**THE PROBLEM**
I need every line from the start of the material below up to and including the line containing "12: (734, 386)", restated exactly, with the pictures omitted.

*** RECORD EXCERPTS Section Begins ***

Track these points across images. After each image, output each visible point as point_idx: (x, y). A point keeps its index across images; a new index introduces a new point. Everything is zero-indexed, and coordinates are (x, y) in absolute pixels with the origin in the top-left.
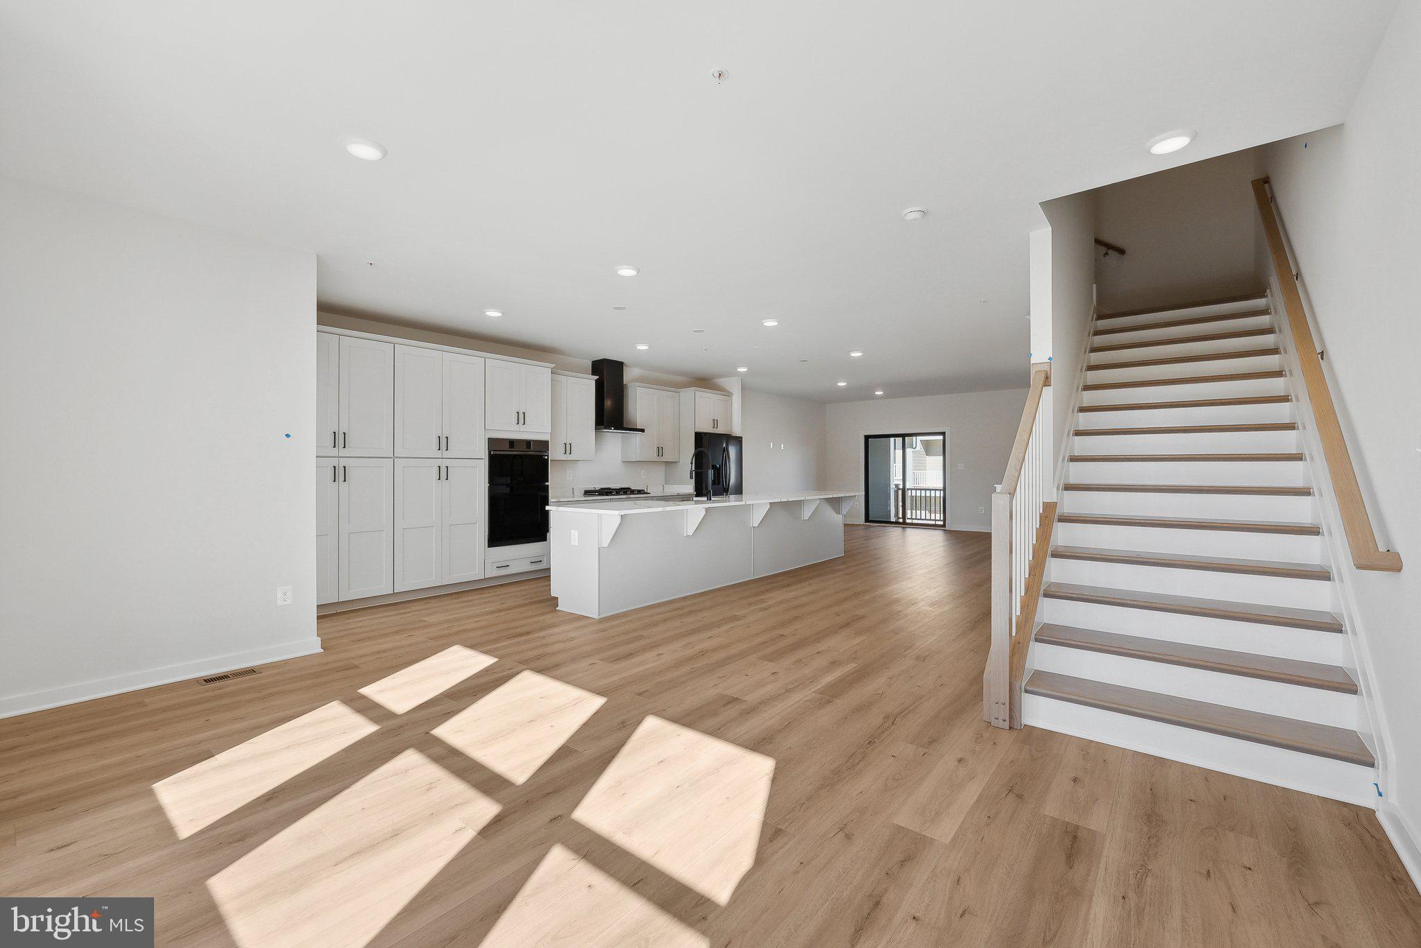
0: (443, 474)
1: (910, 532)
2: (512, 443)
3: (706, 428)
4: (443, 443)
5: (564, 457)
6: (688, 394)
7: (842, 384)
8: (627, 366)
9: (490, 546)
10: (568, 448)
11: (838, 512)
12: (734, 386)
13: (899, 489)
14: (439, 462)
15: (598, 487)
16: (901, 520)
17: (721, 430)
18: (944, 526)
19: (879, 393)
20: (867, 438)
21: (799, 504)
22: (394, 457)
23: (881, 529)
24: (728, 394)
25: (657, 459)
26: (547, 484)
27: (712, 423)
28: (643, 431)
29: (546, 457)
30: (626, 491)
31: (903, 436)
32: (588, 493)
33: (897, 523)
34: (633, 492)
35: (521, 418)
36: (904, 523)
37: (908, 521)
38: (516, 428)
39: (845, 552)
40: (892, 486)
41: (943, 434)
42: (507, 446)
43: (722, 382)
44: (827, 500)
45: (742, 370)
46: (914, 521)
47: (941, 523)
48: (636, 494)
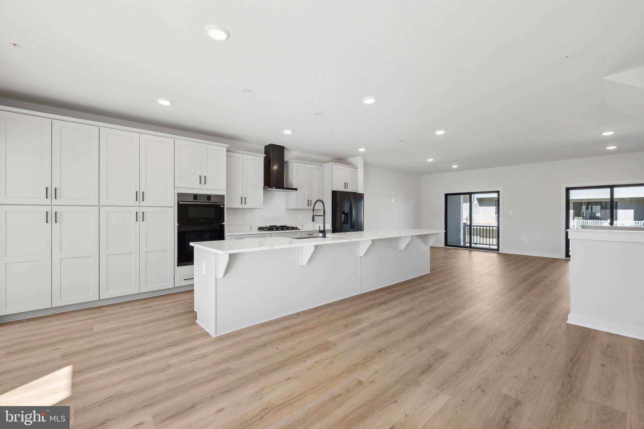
0: (140, 217)
1: (475, 253)
2: (195, 196)
3: (341, 188)
4: (140, 196)
5: (241, 206)
6: (328, 167)
7: (430, 160)
8: (287, 149)
9: (179, 265)
10: (243, 200)
11: (426, 243)
12: (359, 162)
13: (466, 226)
14: (137, 209)
15: (268, 225)
16: (468, 245)
17: (349, 189)
18: (498, 250)
19: (455, 167)
20: (446, 195)
21: (397, 239)
22: (99, 206)
23: (455, 251)
24: (355, 167)
25: (307, 208)
26: (223, 223)
27: (344, 186)
28: (296, 189)
29: (222, 206)
30: (283, 228)
31: (470, 194)
32: (261, 229)
33: (464, 247)
34: (287, 228)
35: (203, 180)
36: (470, 247)
37: (473, 245)
38: (200, 186)
39: (431, 270)
40: (462, 224)
41: (498, 192)
42: (192, 199)
43: (351, 160)
44: (419, 236)
45: (362, 150)
46: (478, 246)
47: (496, 247)
48: (290, 230)
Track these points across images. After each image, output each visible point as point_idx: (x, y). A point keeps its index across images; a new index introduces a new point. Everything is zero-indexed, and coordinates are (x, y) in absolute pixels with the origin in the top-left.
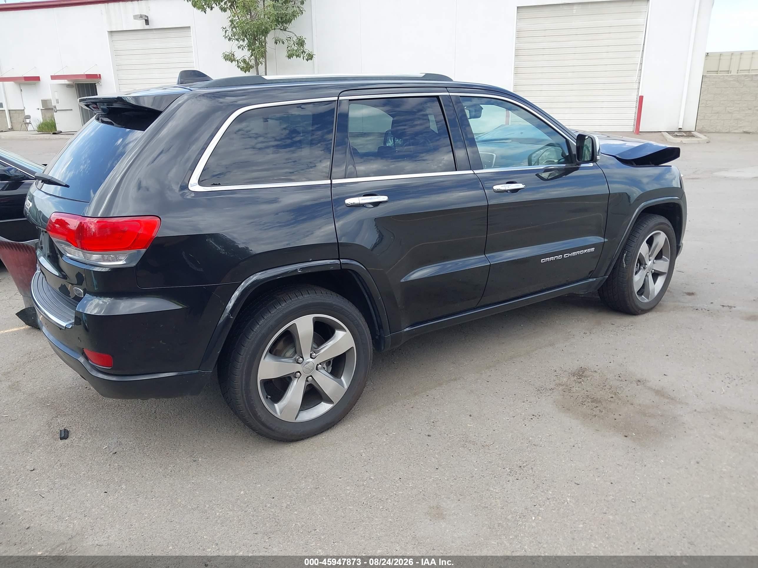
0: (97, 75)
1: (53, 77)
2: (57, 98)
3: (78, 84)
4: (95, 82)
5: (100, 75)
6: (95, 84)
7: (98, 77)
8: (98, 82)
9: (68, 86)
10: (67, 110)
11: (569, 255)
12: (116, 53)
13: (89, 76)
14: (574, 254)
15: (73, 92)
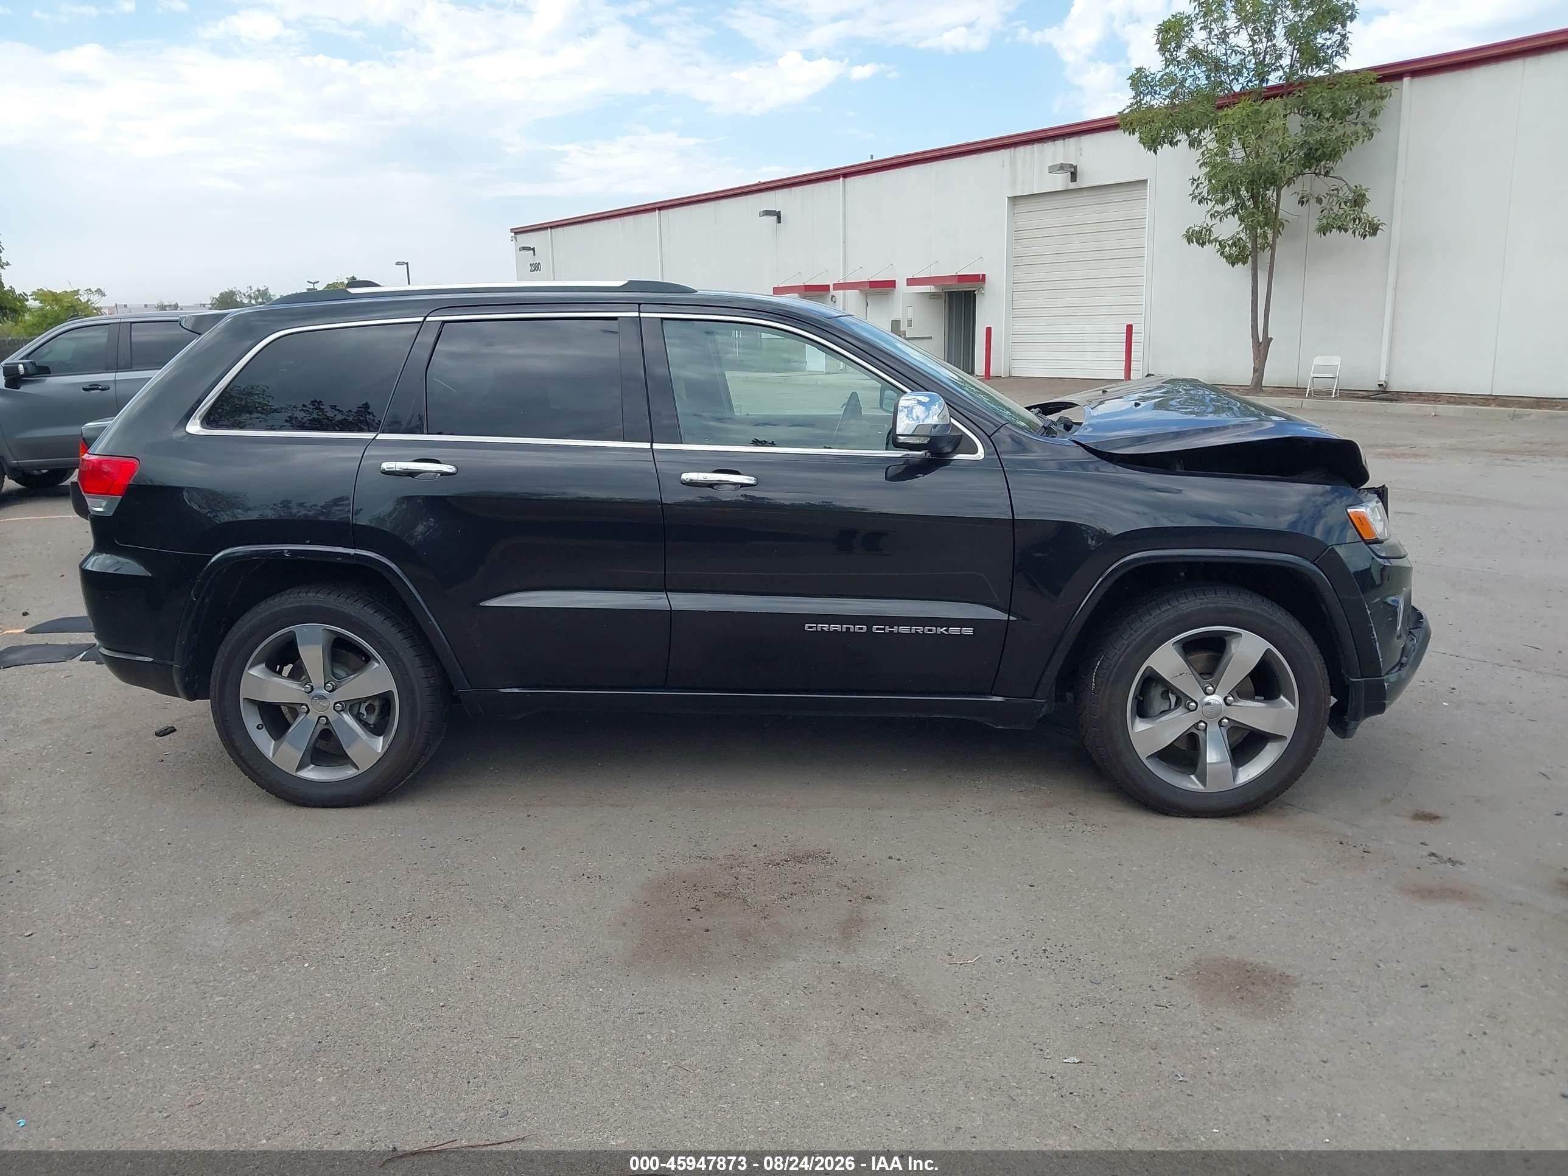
0: (979, 275)
1: (911, 282)
2: (910, 317)
3: (950, 293)
4: (974, 289)
5: (984, 276)
6: (974, 291)
7: (980, 279)
8: (979, 290)
9: (932, 295)
10: (923, 338)
11: (888, 629)
12: (1016, 234)
13: (962, 278)
14: (904, 629)
15: (940, 305)
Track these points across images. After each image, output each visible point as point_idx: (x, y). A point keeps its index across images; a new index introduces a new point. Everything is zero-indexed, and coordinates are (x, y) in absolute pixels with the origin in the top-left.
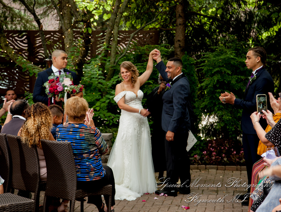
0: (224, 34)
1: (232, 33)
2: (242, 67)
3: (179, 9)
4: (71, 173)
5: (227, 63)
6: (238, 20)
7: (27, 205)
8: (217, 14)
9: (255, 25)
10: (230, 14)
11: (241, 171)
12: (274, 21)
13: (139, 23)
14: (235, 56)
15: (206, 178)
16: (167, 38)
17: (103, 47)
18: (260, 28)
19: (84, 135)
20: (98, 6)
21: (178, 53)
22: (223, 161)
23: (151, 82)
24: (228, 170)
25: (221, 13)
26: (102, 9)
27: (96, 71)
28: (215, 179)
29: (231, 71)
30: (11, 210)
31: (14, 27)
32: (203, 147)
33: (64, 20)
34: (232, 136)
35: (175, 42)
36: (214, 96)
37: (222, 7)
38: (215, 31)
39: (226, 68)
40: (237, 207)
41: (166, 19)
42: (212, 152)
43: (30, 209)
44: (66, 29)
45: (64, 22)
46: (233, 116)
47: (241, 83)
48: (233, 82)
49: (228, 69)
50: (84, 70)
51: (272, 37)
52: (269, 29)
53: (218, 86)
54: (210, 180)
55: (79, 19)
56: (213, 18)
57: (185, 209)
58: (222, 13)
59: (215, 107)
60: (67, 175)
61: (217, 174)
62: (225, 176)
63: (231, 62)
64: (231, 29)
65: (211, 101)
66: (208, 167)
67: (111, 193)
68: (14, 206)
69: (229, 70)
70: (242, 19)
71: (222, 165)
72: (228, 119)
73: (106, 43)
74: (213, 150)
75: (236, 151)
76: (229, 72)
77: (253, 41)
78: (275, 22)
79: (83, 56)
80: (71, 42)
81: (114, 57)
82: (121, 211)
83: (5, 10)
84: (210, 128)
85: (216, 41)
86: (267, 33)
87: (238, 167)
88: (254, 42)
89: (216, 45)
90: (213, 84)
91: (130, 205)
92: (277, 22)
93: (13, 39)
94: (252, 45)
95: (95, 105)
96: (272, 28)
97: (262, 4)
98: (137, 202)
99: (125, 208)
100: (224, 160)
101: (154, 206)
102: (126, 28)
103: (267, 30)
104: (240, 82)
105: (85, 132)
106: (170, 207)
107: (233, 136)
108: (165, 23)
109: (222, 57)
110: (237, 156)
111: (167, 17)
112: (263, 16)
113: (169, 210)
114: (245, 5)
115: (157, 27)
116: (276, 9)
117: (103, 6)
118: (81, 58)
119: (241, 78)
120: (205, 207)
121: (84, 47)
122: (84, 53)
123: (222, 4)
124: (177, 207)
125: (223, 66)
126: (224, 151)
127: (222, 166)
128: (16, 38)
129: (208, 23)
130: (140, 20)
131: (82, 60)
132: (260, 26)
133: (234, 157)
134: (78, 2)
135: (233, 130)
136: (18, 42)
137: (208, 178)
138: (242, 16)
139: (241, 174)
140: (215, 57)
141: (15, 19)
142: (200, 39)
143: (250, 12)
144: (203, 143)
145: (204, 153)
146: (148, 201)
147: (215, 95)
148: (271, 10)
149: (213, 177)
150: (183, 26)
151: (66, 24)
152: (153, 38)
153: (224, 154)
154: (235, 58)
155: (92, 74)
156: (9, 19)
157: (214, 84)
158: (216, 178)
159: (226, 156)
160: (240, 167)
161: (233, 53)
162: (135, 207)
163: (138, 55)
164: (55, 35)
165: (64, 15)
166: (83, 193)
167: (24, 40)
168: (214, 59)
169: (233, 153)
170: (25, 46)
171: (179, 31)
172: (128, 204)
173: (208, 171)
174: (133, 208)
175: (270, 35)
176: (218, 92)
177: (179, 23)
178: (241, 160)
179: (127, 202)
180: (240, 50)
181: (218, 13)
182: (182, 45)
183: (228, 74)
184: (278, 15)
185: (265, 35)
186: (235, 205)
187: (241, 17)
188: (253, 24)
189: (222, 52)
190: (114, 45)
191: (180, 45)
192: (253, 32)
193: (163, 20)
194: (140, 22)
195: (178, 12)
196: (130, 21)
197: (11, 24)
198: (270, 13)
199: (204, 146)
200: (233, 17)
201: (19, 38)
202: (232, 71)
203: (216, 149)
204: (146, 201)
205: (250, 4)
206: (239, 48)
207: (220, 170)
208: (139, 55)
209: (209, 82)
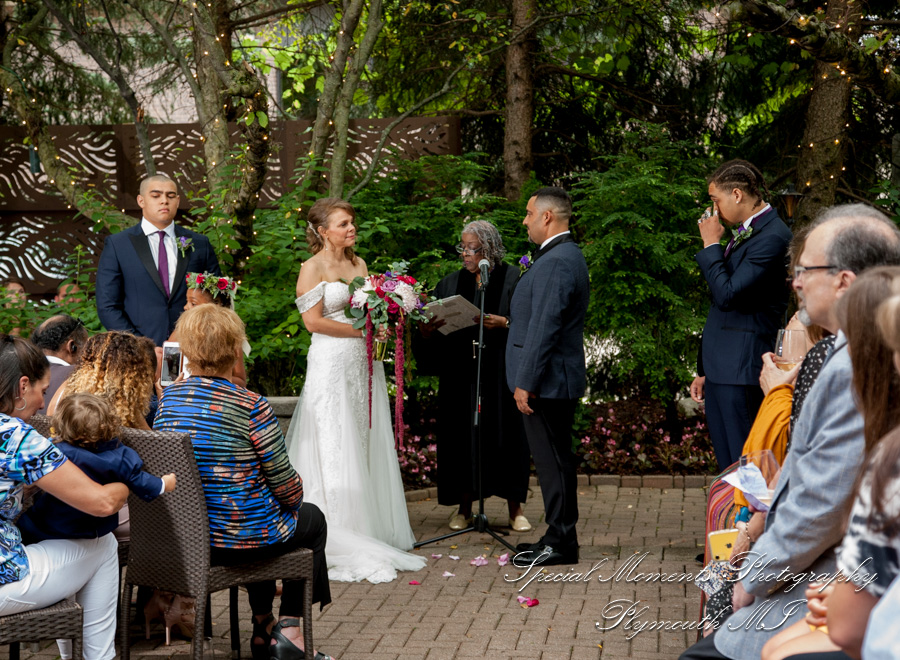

*** RECORD EXCERPTS Section Ends ***

**EXERCISE OUTPUT**
Track these points across images. After each image, output each visible point as point_idx: (x, y). A point keeps its index across images; a new index introduces a new point. Everything is zero-indexed, and coordinates are (x, y) in absolute pixels with the origin in the top-left.
0: (443, 474)
1: (910, 532)
2: (512, 443)
3: (706, 428)
4: (443, 443)
5: (564, 457)
6: (688, 394)
7: (842, 384)
8: (627, 366)
9: (490, 546)
10: (568, 448)
11: (838, 512)
12: (734, 386)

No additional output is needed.